In the face of this poverty and corruption, the Maoists have been playing the role of Robin Hood. Tenant farmers told me that they had been freed from the grip of their landlords after a few well-placed Maoist threats. Maoists have swooped down on agriculture banks and recaptured the land deeds that had been put up for collateral by poor farmers who had taken development loans that they couldn't repay. The Maoists set up people's courts where disputes were tried without fees or bribes. Women used the people's courts to successfully prosecute cases of wife beating and rape. Women also convinced the Maoists to ban alcohol to prevent their husbands from squandering money or getting drunk. Agents who enticed village girls to India and then sold them as prostitutes in Bombay -- which happens to about 5,000 young Nepalese women a year -- were caught and punished. Previously they often escaped by giving a cut of their profits to officials. "In my village, people have stopped going to the police and the courts with problems," more than one Nepali told me. "Now they go to the Maoists."
The People's Army itself, which is about one-third female, is another effective public relations tool for the rebels set on winning hearts and minds. "You hear about our fighting," one rebel soldier told me, "but when we come to a village, and hear someone is sick, we harvest their rice for them or fix their roof." The day I traveled to Sindhuli, police boarded a bus on my route and discovered six grenade-bearing Maoists. When they tried to arrest them, the entire village -- 800 people -- surrounded the police, forcing the Maoists' release.
The popularity of the Maoists makes their revolutionary theories that much more disturbing. They seemed to have learned nothing from recent history. Comrade Prachanda, the nom de guerre of the top Maoist leader in Nepal, praised Mao in a 1998 interview for saying that one half of the world's population might have to be destroyed so that a totally classless society could be born. "It's not that Mao was irresponsible for saying that," he said. "It was the spirit of making a new world. It was the spirit of transforming the world."
Most of the poor to whom the Maoists have given a measure of misplaced hope don't know anything about Maoist ideology -- its disdain for religion, for example, or its history of cataclysmic purges. They only know that multi-party democracy has so far been synonymous with an abandonment of the kind of social solidarity on which their lives depend, and that the Maoists have raised that tattered flag.
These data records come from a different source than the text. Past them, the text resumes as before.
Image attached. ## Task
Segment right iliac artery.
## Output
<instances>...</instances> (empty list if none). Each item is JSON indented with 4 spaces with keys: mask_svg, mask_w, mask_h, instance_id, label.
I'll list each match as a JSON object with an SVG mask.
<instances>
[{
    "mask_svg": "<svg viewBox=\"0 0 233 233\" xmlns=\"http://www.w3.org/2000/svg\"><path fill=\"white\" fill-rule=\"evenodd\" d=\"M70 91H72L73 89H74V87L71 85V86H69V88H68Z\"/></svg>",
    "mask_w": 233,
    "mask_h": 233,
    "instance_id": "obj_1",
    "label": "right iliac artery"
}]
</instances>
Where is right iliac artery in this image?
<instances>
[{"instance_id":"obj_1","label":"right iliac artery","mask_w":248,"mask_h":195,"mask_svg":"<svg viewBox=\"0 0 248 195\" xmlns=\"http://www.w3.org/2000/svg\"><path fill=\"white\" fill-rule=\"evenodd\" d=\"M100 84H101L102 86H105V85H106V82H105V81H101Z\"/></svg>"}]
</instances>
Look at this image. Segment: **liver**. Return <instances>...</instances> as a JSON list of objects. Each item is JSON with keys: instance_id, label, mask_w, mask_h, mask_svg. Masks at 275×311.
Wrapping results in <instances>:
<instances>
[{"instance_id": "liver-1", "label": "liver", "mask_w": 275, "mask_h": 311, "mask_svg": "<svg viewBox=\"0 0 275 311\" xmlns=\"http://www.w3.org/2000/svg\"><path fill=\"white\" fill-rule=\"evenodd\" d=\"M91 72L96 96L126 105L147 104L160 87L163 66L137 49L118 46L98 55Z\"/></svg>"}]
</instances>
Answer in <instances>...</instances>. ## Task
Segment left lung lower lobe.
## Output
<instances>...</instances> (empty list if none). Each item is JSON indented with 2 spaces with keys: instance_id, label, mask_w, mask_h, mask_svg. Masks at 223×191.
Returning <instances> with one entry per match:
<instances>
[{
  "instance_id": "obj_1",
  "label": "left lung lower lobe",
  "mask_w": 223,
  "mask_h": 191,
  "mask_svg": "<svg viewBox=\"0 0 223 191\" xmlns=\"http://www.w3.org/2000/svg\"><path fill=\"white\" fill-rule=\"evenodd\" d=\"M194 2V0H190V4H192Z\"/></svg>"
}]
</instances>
The Maoist revolution in Nepal may seem like an insignificant conflict in a faraway place. But it has something to teach us. Two billion of the world's people live in conditions roughly analogous to those of most Nepalese. Many of these people are also experiencing unbearable hardships at least partly associated with economic policies imported from the West. Western democracy's victory over communist totalitarianism was only a respite. Struggles still loom -- whether with communism, fundamentalism or ideologies that haven't yet been named. A democracy that goes to sleep on the job of ensuring the welfare of its people -- including its poorest citizens -- will breed strange monsters.

Micha Odenheimer is a rabbi and journalist who lives in Jerusalem.